The researchers noted that some factors influencing a woman's decision to use LARC that were not considered in the study included "lack of transportation, fears about the insertion procedure and side effects, and concern about confidentiality." They wrote, "Outreach services to rural locations and patient-physician discussion of women's concerns about LARC may provide greater access to contraceptive services and help women to make more informed choices."

According to the researchers, "[s]ignificant differences in LARC placement were found when [the researchers] stratified by contraceptive status." They found that the highest rate of follow through for LARC device placement was among current LARC users, "followed by those using pill/injection, with the lowest follow through rates for those patients using no method or condoms." The researchers listed several possible explanations for the results, such as how women using LARC might already be satisfied with LARC methods or how women who are less likely to follow through with placement might have fewer financial resources.

In terms of study limitations, the researchers noted that because of the study location in rural Appalachia, "patients were mostly white, and [their] findings may not be generalizable to other populations." Further, the researchers pointed out "a lack of information on women's annual income ... which may have been significant when assessing for whom cost was a barrier." They added that they "also lacked detailed information regarding reasons why women who requested a LARC method did not ultimately have one placed."

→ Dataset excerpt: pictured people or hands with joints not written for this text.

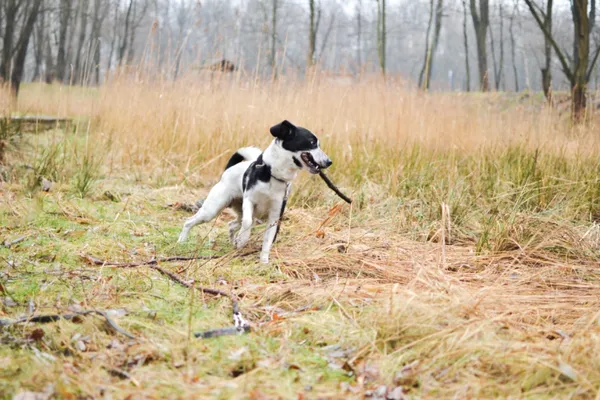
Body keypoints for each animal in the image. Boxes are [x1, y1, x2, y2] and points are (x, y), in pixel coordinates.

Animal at [176, 120, 332, 264]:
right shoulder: (249, 201)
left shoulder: (275, 216)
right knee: (189, 222)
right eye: (312, 142)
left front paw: (263, 262)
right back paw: (181, 241)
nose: (329, 162)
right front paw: (243, 239)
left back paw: (233, 243)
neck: (273, 174)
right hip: (211, 210)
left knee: (231, 225)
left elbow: (267, 241)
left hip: (248, 215)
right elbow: (247, 222)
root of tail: (229, 169)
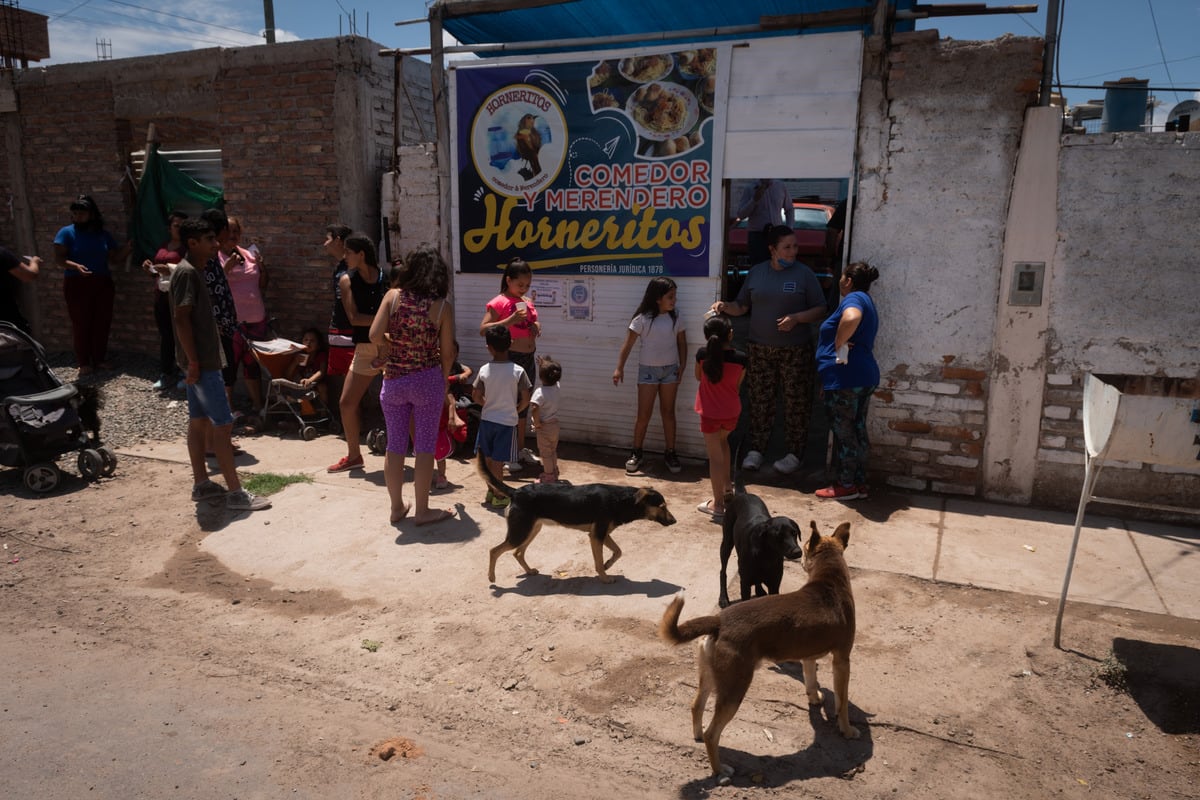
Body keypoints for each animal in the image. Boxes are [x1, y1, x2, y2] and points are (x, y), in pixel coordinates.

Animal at [482, 450, 681, 587]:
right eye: (662, 507)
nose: (674, 521)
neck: (622, 500)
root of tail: (516, 492)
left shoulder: (602, 534)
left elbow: (618, 551)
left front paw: (608, 565)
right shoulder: (596, 536)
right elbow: (599, 561)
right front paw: (604, 577)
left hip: (531, 530)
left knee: (517, 552)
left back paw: (529, 571)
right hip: (520, 532)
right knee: (493, 550)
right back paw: (491, 578)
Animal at [662, 522, 859, 777]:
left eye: (804, 546)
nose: (798, 555)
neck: (829, 580)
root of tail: (719, 620)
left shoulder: (807, 656)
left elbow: (810, 680)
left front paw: (815, 697)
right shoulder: (842, 659)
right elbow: (842, 702)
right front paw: (847, 730)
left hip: (710, 676)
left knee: (696, 706)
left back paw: (696, 735)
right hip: (734, 688)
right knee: (712, 734)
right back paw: (720, 770)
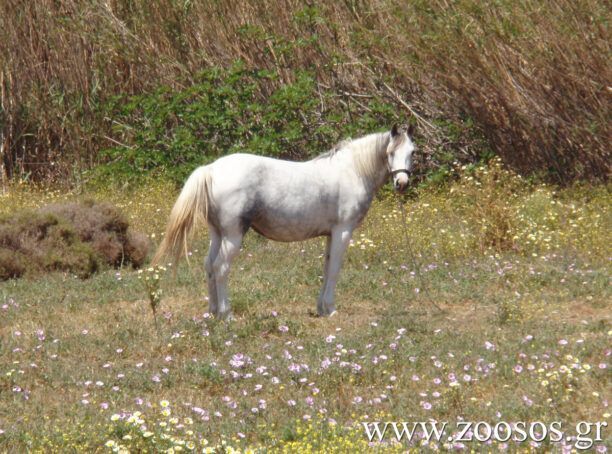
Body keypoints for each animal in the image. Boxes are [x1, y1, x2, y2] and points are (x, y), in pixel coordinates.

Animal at [154, 124, 416, 320]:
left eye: (412, 151)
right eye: (391, 152)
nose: (402, 183)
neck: (352, 171)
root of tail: (211, 169)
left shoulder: (331, 234)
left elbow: (326, 268)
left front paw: (321, 308)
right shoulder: (343, 231)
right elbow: (334, 270)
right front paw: (331, 309)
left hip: (217, 234)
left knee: (209, 265)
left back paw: (213, 312)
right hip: (232, 235)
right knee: (220, 267)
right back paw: (227, 314)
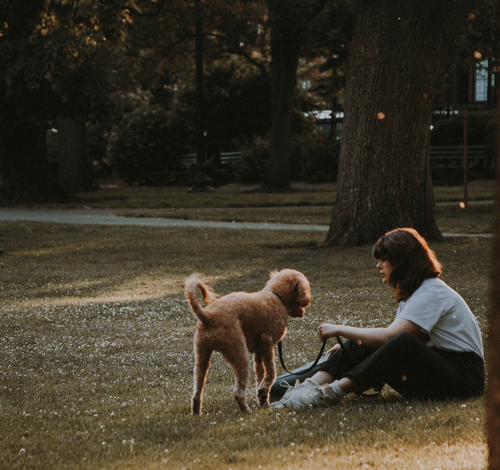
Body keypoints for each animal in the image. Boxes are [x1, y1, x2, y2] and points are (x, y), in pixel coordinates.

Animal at [186, 268, 310, 414]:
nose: (307, 301)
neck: (277, 297)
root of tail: (208, 316)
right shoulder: (267, 342)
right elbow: (271, 372)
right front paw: (263, 392)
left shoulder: (258, 351)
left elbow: (260, 376)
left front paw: (263, 399)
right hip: (240, 354)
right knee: (238, 393)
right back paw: (247, 411)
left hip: (202, 357)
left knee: (196, 393)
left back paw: (196, 413)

The researchers wrote, "The study clearly demonstrates that out of pocket cost is a barrier to placement of a desired LARC device." According to the researchers, "employers could have an impact on the unintended pregnancy rate of their employees by ensuring low- or no-cost provision of LARC methods by offering new insurance plans which cover contraceptive services at no cost to the patient and phasing out older grandfathered plans which are not required to comply with the requirement of no-cost contraceptive services."

The researchers noted that while "the ACA will likely result in an increasing number of patients choosing LARC methods," providers in the immediate future must "continue to help [uninsured or underinsured] patients find affordable LARC placement whether through Title X programs, patient assistance programs, use of new lower-cost IUDS or othe[r]" means. Meanwhile, providers "must continue to work toward lowering the costs of [LARC] and advocate for no-cost contraceptive coverage for all."